The bores.reservoir_model() factory follows this sequence:

  1. Validate inputs: Check grid shapes match, saturations sum to 1, values are in physical ranges.
  2. Estimate missing oil properties: From oil specific gravity, viscosity, and bubble point, compute \(R_s\), \(B_o\), \(c_o\), density, and live oil viscosity using PVT correlations.
  3. Estimate gas properties: From gas specific gravity and reservoir conditions, compute \(Z\), \(B_g\), \(\mu_g\), and gas density.
  4. Estimate water properties: From water specific gravity, compute \(B_w\), \(c_w\), \(\mu_w\), and water density.
  5. Build the grid: Construct the internal grid data structure with transmissibilities and cell volumes.
  6. Return the model: An immutable ReservoirModel object.

You can override any computed property by providing it explicitly.

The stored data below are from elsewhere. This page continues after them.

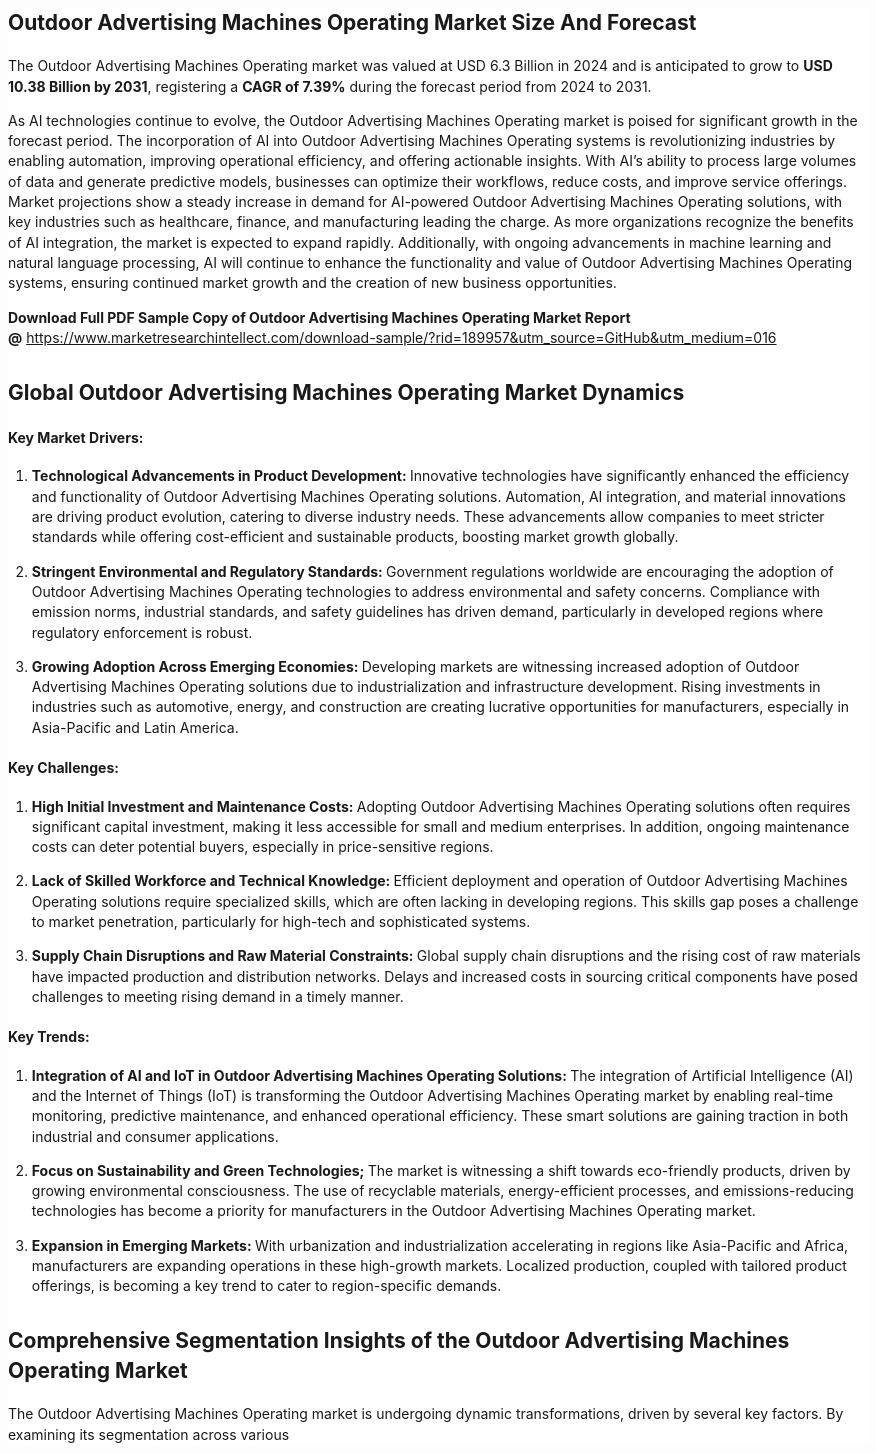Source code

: <h2>Outdoor Advertising Machines Operating Market Size And Forecast</h2><p>The Outdoor Advertising Machines Operating market was valued at USD 6.3 Billion in 2024 and is anticipated to grow to <strong>USD 10.38 Billion by 2031</strong>, registering a <strong>CAGR of 7.39%</strong> during the forecast period from 2024 to 2031.</p><p>As AI technologies continue to evolve, the Outdoor Advertising Machines Operating market is poised for significant growth in the forecast period. The incorporation of AI into Outdoor Advertising Machines Operating systems is revolutionizing industries by enabling automation, improving operational efficiency, and offering actionable insights. With AI’s ability to process large volumes of data and generate predictive models, businesses can optimize their workflows, reduce costs, and improve service offerings. Market projections show a steady increase in demand for AI-powered Outdoor Advertising Machines Operating solutions, with key industries such as healthcare, finance, and manufacturing leading the charge. As more organizations recognize the benefits of AI integration, the market is expected to expand rapidly. Additionally, with ongoing advancements in machine learning and natural language processing, AI will continue to enhance the functionality and value of Outdoor Advertising Machines Operating systems, ensuring continued market growth and the creation of new business opportunities.</p><p><strong>Download Full PDF Sample Copy of Outdoor Advertising Machines Operating Market Report @</strong>&nbsp;<a href="https://www.marketresearchintellect.com/download-sample/?rid=189957&amp;utm_source=GitHub&amp;utm_medium=016">https://www.marketresearchintellect.com/download-sample/?rid=189957&amp;utm_source=GitHub&amp;utm_medium=016</a></p><h2>Global Outdoor Advertising Machines Operating Market Dynamics</h2><h4><strong>Key Market Drivers:</strong></h4><ol><li><p><strong>Technological Advancements in Product Development:&nbsp;</strong>Innovative technologies have significantly enhanced the efficiency and functionality of Outdoor Advertising Machines Operating solutions. Automation, AI integration, and material innovations are driving product evolution, catering to diverse industry needs. These advancements allow companies to meet stricter standards while offering cost-efficient and sustainable products, boosting market growth globally.</p></li><li><p><strong>Stringent Environmental and Regulatory Standards:&nbsp;</strong>Government regulations worldwide are encouraging the adoption of Outdoor Advertising Machines Operating technologies to address environmental and safety concerns. Compliance with emission norms, industrial standards, and safety guidelines has driven demand, particularly in developed regions where regulatory enforcement is robust.</p></li><li><p><strong>Growing Adoption Across Emerging Economies:&nbsp;</strong>Developing markets are witnessing increased adoption of Outdoor Advertising Machines Operating solutions due to industrialization and infrastructure development. Rising investments in industries such as automotive, energy, and construction are creating lucrative opportunities for manufacturers, especially in Asia-Pacific and Latin America.</p></li></ol><h4><strong>Key Challenges:</strong></h4><ol><li><p><strong>High Initial Investment and Maintenance Costs:&nbsp;</strong>Adopting Outdoor Advertising Machines Operating solutions often requires significant capital investment, making it less accessible for small and medium enterprises. In addition, ongoing maintenance costs can deter potential buyers, especially in price-sensitive regions.</p></li><li><p><strong>Lack of Skilled Workforce and Technical Knowledge:&nbsp;</strong>Efficient deployment and operation of Outdoor Advertising Machines Operating solutions require specialized skills, which are often lacking in developing regions. This skills gap poses a challenge to market penetration, particularly for high-tech and sophisticated systems.</p></li><li><p><strong>Supply Chain Disruptions and Raw Material Constraints:&nbsp;</strong>Global supply chain disruptions and the rising cost of raw materials have impacted production and distribution networks. Delays and increased costs in sourcing critical components have posed challenges to meeting rising demand in a timely manner.</p></li></ol><h4><strong>Key Trends:</strong></h4><ol><li><p><strong>Integration of AI and IoT in Outdoor Advertising Machines Operating Solutions:&nbsp;</strong>The integration of Artificial Intelligence (AI) and the Internet of Things (IoT) is transforming the Outdoor Advertising Machines Operating market by enabling real-time monitoring, predictive maintenance, and enhanced operational efficiency. These smart solutions are gaining traction in both industrial and consumer applications.</p></li><li><p><strong>Focus on Sustainability and Green Technologies;&nbsp;</strong>The market is witnessing a shift towards eco-friendly products, driven by growing environmental consciousness. The use of recyclable materials, energy-efficient processes, and emissions-reducing technologies has become a priority for manufacturers in the Outdoor Advertising Machines Operating market.</p></li><li><p><strong>Expansion in Emerging Markets:&nbsp;</strong>With urbanization and industrialization accelerating in regions like Asia-Pacific and Africa, manufacturers are expanding operations in these high-growth markets. Localized production, coupled with tailored product offerings, is becoming a key trend to cater to region-specific demands.</p></li></ol><div class="article-main__content" data-test-id="publishing-text-block"><h2>Comprehensive Segmentation Insights of the Outdoor Advertising Machines Operating Market</h2><p>The Outdoor Advertising Machines Operating market is undergoing dynamic transformations, driven by several key factors. By examining its segmentation across various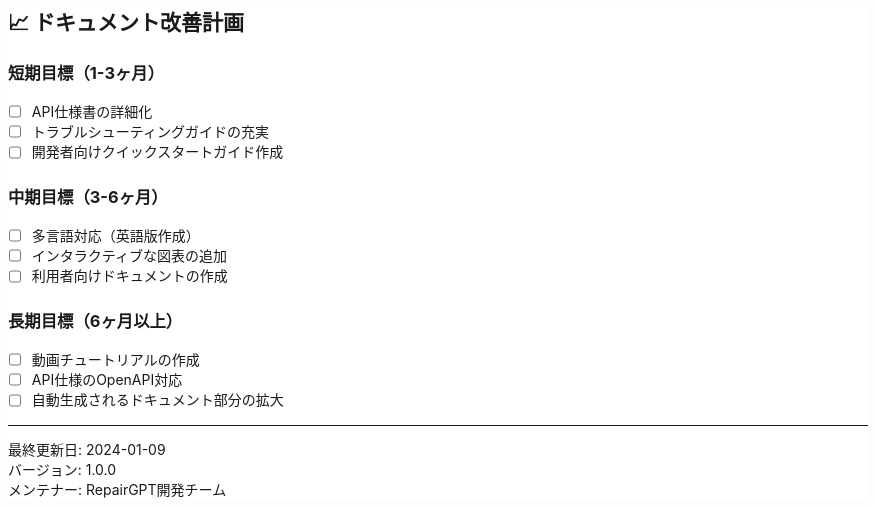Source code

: ## 📈 ドキュメント改善計画

### 短期目標（1-3ヶ月）
- [ ] API仕様書の詳細化
- [ ] トラブルシューティングガイドの充実
- [ ] 開発者向けクイックスタートガイド作成

### 中期目標（3-6ヶ月）
- [ ] 多言語対応（英語版作成）
- [ ] インタラクティブな図表の追加
- [ ] 利用者向けドキュメントの作成

### 長期目標（6ヶ月以上）
- [ ] 動画チュートリアルの作成
- [ ] API仕様のOpenAPI対応
- [ ] 自動生成されるドキュメント部分の拡大

---

最終更新日: 2024-01-09  
バージョン: 1.0.0  
メンテナー: RepairGPT開発チーム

For example, if you have lab-measured gas viscosity, pass gas_viscosity_grid and BORES will use your values instead of the Lee-Gonzalez correlation.


Accessing Fluid Properties

After building the model, you can inspect all computed fluid properties:

import bores

model = bores.reservoir_model(...)

# Oil properties
Rs = model.fluid_properties.solution_gas_oil_ratio_grid    # SCF/STB
Bo = model.fluid_properties.oil_formation_volume_factor_grid  # RB/STB
oil_density = model.fluid_properties.oil_density_grid       # lbm/ft³

# Gas properties
Bg = model.fluid_properties.gas_formation_volume_factor_grid  # RB/SCF
z_factor = model.fluid_properties.gas_compressibility_factor_grid

# Pressure and saturation
pressure = model.fluid_properties.pressure_grid
So = model.fluid_properties.oil_saturation_grid
Sw = model.fluid_properties.water_saturation_grid
Sg = model.fluid_properties.gas_saturation_grid

All properties are NumPy arrays with the same shape as your grid.

Correlation Limitations

PVT correlations are empirical fits to experimental data and have limited accuracy. They work well for conventional light-to-medium oils (25-45 API) with hydrocarbon gases. For heavy oils (below 20 API), CO2-rich systems, or near-critical fluids, consider using PVT tables from equation-of-state calculations or laboratory measurements. See PVT Tables for details.